#### DATA SHOWN ####

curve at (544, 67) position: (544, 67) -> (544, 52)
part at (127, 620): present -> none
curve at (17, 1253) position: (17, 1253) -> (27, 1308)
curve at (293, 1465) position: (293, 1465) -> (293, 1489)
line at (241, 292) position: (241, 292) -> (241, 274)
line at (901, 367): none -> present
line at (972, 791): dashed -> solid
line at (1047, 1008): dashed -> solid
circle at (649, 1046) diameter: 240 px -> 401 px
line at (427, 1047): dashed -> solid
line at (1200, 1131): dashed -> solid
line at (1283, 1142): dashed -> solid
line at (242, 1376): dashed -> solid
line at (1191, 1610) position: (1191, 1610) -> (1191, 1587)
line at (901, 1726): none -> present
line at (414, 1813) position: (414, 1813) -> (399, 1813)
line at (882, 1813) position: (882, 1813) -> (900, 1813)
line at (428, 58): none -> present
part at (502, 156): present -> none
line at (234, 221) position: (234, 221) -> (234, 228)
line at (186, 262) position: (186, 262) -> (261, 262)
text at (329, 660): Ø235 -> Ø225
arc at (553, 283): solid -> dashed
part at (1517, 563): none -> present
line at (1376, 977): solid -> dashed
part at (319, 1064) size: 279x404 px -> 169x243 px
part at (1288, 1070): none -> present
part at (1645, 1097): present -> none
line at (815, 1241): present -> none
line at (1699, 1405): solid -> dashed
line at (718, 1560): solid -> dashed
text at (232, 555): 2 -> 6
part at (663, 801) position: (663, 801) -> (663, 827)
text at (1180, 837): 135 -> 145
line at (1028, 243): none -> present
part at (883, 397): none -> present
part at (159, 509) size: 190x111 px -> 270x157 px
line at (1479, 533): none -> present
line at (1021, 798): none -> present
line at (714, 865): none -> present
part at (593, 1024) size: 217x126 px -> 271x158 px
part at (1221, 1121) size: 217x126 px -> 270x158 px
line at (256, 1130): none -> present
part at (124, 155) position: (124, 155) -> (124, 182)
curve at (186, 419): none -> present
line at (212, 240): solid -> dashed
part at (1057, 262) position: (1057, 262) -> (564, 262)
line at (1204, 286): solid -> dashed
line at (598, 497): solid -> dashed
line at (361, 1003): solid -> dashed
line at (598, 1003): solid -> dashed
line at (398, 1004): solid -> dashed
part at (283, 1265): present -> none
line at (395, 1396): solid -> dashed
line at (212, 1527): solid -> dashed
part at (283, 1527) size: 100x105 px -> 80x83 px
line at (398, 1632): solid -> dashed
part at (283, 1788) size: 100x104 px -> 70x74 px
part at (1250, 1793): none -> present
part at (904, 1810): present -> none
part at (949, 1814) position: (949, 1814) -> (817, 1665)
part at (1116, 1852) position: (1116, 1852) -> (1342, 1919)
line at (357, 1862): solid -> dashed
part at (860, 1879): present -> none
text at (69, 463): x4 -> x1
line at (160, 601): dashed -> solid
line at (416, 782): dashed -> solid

####

_WRITTEN TASK_. Reproduce the rows word for word, starting with the first row and ending with the row that contains "line at (1028, 243): none -> present", including both.

_RESPONSE TO THE TASK_.
curve at (544, 67) position: (544, 67) -> (544, 52)
part at (127, 620): present -> none
curve at (17, 1253) position: (17, 1253) -> (27, 1308)
curve at (293, 1465) position: (293, 1465) -> (293, 1489)
line at (241, 292) position: (241, 292) -> (241, 274)
line at (901, 367): none -> present
line at (972, 791): dashed -> solid
line at (1047, 1008): dashed -> solid
circle at (649, 1046) diameter: 240 px -> 401 px
line at (427, 1047): dashed -> solid
line at (1200, 1131): dashed -> solid
line at (1283, 1142): dashed -> solid
line at (242, 1376): dashed -> solid
line at (1191, 1610) position: (1191, 1610) -> (1191, 1587)
line at (901, 1726): none -> present
line at (414, 1813) position: (414, 1813) -> (399, 1813)
line at (882, 1813) position: (882, 1813) -> (900, 1813)
line at (428, 58): none -> present
part at (502, 156): present -> none
line at (234, 221) position: (234, 221) -> (234, 228)
line at (186, 262) position: (186, 262) -> (261, 262)
text at (329, 660): Ø235 -> Ø225
arc at (553, 283): solid -> dashed
part at (1517, 563): none -> present
line at (1376, 977): solid -> dashed
part at (319, 1064) size: 279x404 px -> 169x243 px
part at (1288, 1070): none -> present
part at (1645, 1097): present -> none
line at (815, 1241): present -> none
line at (1699, 1405): solid -> dashed
line at (718, 1560): solid -> dashed
text at (232, 555): 2 -> 6
part at (663, 801) position: (663, 801) -> (663, 827)
text at (1180, 837): 135 -> 145
line at (1028, 243): none -> present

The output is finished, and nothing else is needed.